Normally other bacteria that live in our intestines keep it
from being a problem, but the broad spectrum antibiotics given to hospital
patients wipe out those beneficial bacteria already in the intestines of
patients and allow Clostridium difficile to flourish
and broadcast more spores into the air. The spores are resistant to
disinfectants and can survive in open areas for months.
Anyone with diarrhea could be spreading it. Catching it can
produce fever, nausea, abdominal pain, severe diarrhea and sometimes colitis.
The best way to prevent its spread? Washing hands.
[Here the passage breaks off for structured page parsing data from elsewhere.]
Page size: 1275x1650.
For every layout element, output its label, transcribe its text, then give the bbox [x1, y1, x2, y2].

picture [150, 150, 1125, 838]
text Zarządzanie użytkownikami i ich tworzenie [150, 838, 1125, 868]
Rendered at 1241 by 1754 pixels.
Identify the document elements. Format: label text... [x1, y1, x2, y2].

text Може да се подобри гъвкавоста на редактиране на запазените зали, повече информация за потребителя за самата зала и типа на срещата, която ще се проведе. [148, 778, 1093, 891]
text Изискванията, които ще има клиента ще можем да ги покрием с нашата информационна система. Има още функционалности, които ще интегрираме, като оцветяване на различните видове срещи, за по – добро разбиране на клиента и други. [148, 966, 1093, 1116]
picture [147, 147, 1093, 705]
Because hospital personnel do
not disinfect their hands enough, antibiotics have had to be used so many times to
save patients from it that it has become resistant to those antibiotics.
If the patient community could learn where the biggest
problems with this infection were, they could avoid those places. If patients
avoided those places, providers would find the time to clean up the problem
because their own well being would depend on it.
Passing another rule requiring better behavior has not
increased hand washing enough in 160 years. Appointing another watchdog or
implementing another best practices policy has not either. Patients really need
to be able to see the facts of what and where such problems are in order to make intelligent cost-benefit analyses.
An informed patient community can make its well
being important enough to the well being of care givers to cause them to clean
up their acts.
Care givers don't care where the death traps are as much as
they care about protecting their own well being. If they did, they would know.
And they don't. The only reason Semmelweis cared is that his patients knew
because they were in a unique situation that enabled them to figure it out for
themselves. That's the position patients need to be in again today. Otherwise it
will continue to be in the interest of medicine to infect patients.
According to the Centers for Disease Control, of the patients
that our caregivers infect, 99,000 die each year. That means a number many times
larger than that are disabled, but do not die from it. And not one of those
deaths is the result of an error. The means to prevent each of those infections
is known and available, but it is calculated that it would take too much time.
That is why the symbol for patient safety should be a
chalk outline.
If the symbol is not a chalk outline, it should be a graphic
representation of concerned people having the same conversation for 160 years
without figuring out that it is the wrong conversation.